▸ **Assigned task**: A verbatim copy of all the data is required, minus any images.

━━━ Material shown

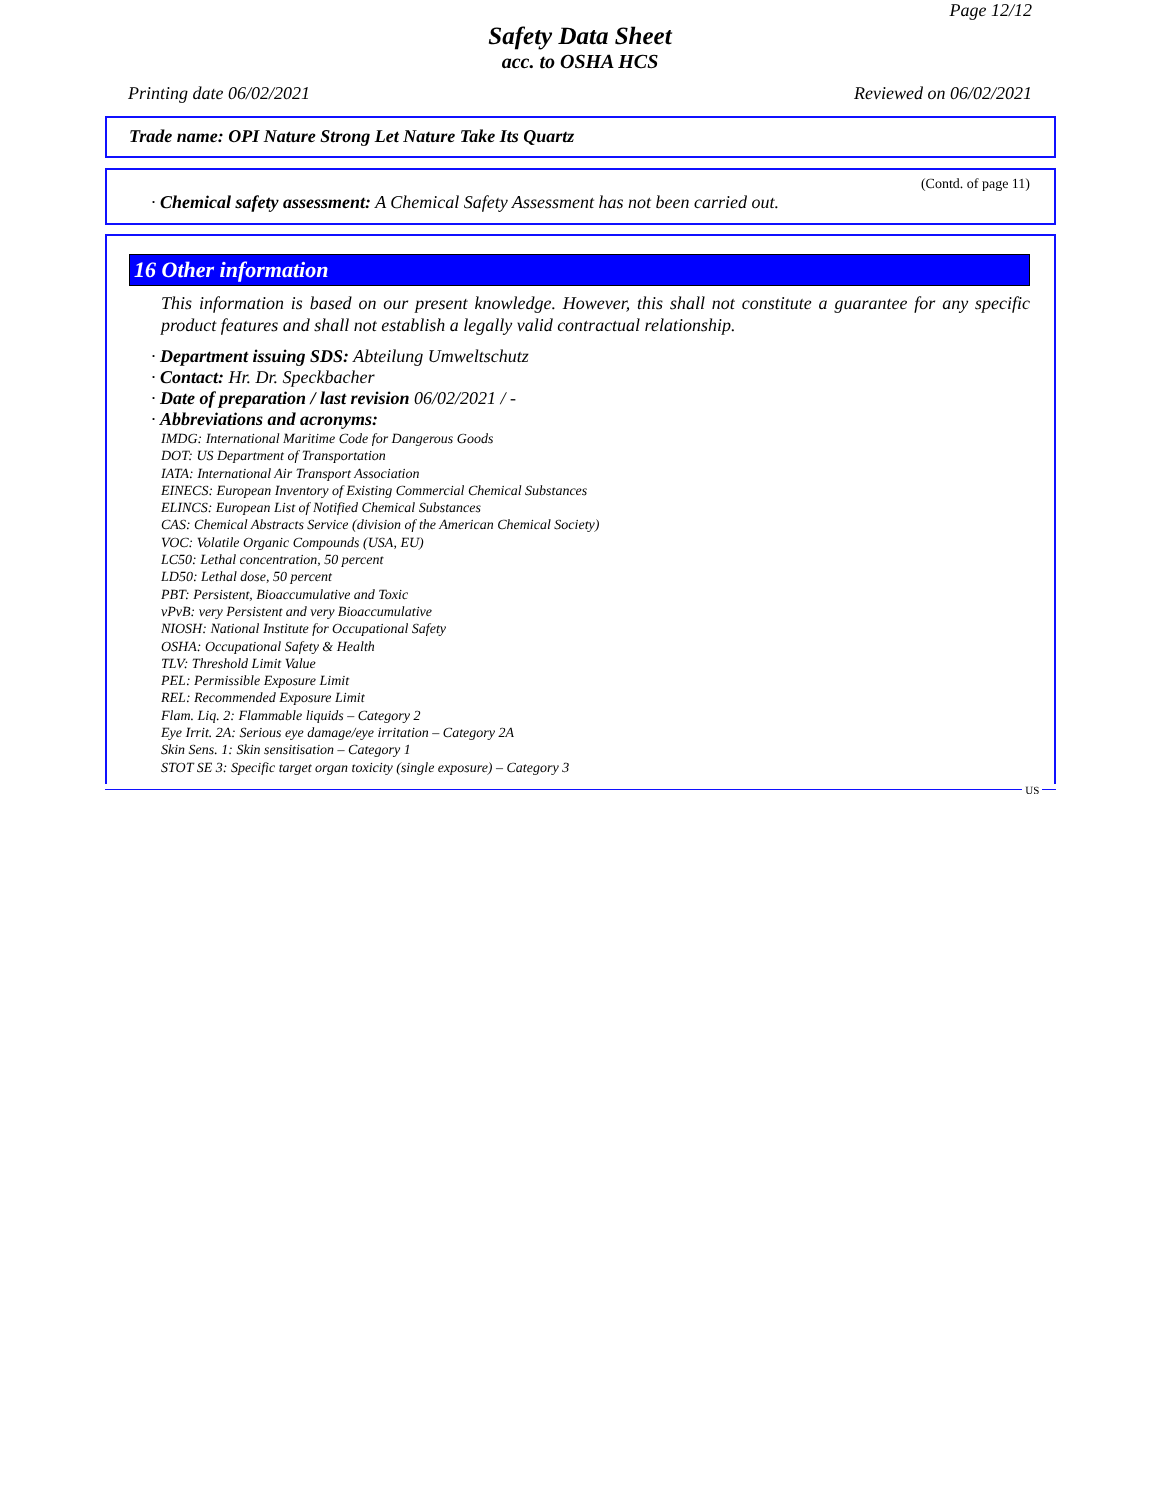Page 12/12
Safety Data Sheet
acc. to OSHA HCS
Printing date 06/02/2021 Reviewed on 06/02/2021
Trade name: OPI Nature Strong Let Nature Take Its Quartz
(Contd. of page 11)
· Chemical safety assessment: A Chemical Safety Assessment has not been carried out.
16 Other information
This information is based on our present knowledge. However, this shall not constitute a guarantee for any specific product features and shall not establish a legally valid contractual relationship.
· Department issuing SDS: Abteilung Umweltschutz
· Contact: Hr. Dr. Speckbacher
· Date of preparation / last revision 06/02/2021 / -
· Abbreviations and acronyms:
IMDG: International Maritime Code for Dangerous Goods
DOT: US Department of Transportation
IATA: International Air Transport Association
EINECS: European Inventory of Existing Commercial Chemical Substances
ELINCS: European List of Notified Chemical Substances
CAS: Chemical Abstracts Service (division of the American Chemical Society)
VOC: Volatile Organic Compounds (USA, EU)
LC50: Lethal concentration, 50 percent
LD50: Lethal dose, 50 percent
PBT: Persistent, Bioaccumulative and Toxic
vPvB: very Persistent and very Bioaccumulative
NIOSH: National Institute for Occupational Safety
OSHA: Occupational Safety & Health
TLV: Threshold Limit Value
PEL: Permissible Exposure Limit
REL: Recommended Exposure Limit
Flam. Liq. 2: Flammable liquids – Category 2
Eye Irrit. 2A: Serious eye damage/eye irritation – Category 2A
Skin Sens. 1: Skin sensitisation – Category 1
STOT SE 3: Specific target organ toxicity (single exposure) – Category 3
US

━━━━━━

▸ **Expected answer**:
Page 12/12
Safety Data Sheet
acc. to OSHA HCS
Printing date 06/02/2021 Reviewed on 06/02/2021
Trade name: OPI Nature Strong Let Nature Take Its Quartz
(Contd. of page 11)
· Chemical safety assessment: A Chemical Safety Assessment has not been carried out.
16 Other information
This information is based on our present knowledge. However, this shall not constitute a guarantee for any specific product features and shall not establish a legally valid contractual relationship.
· Department issuing SDS: Abteilung Umweltschutz
· Contact: Hr. Dr. Speckbacher
· Date of preparation / last revision 06/02/2021 / -
· Abbreviations and acronyms:
IMDG: International Maritime Code for Dangerous Goods
DOT: US Department of Transportation
IATA: International Air Transport Association
EINECS: European Inventory of Existing Commercial Chemical Substances
ELINCS: European List of Notified Chemical Substances
CAS: Chemical Abstracts Service (division of the American Chemical Society)
VOC: Volatile Organic Compounds (USA, EU)
LC50: Lethal concentration, 50 percent
LD50: Lethal dose, 50 percent
PBT: Persistent, Bioaccumulative and Toxic
vPvB: very Persistent and very Bioaccumulative
NIOSH: National Institute for Occupational Safety
OSHA: Occupational Safety & Health
TLV: Threshold Limit Value
PEL: Permissible Exposure Limit
REL: Recommended Exposure Limit
Flam. Liq. 2: Flammable liquids – Category 2
Eye Irrit. 2A: Serious eye damage/eye irritation – Category 2A
Skin Sens. 1: Skin sensitisation – Category 1
STOT SE 3: Specific target organ toxicity (single exposure) – Category 3
US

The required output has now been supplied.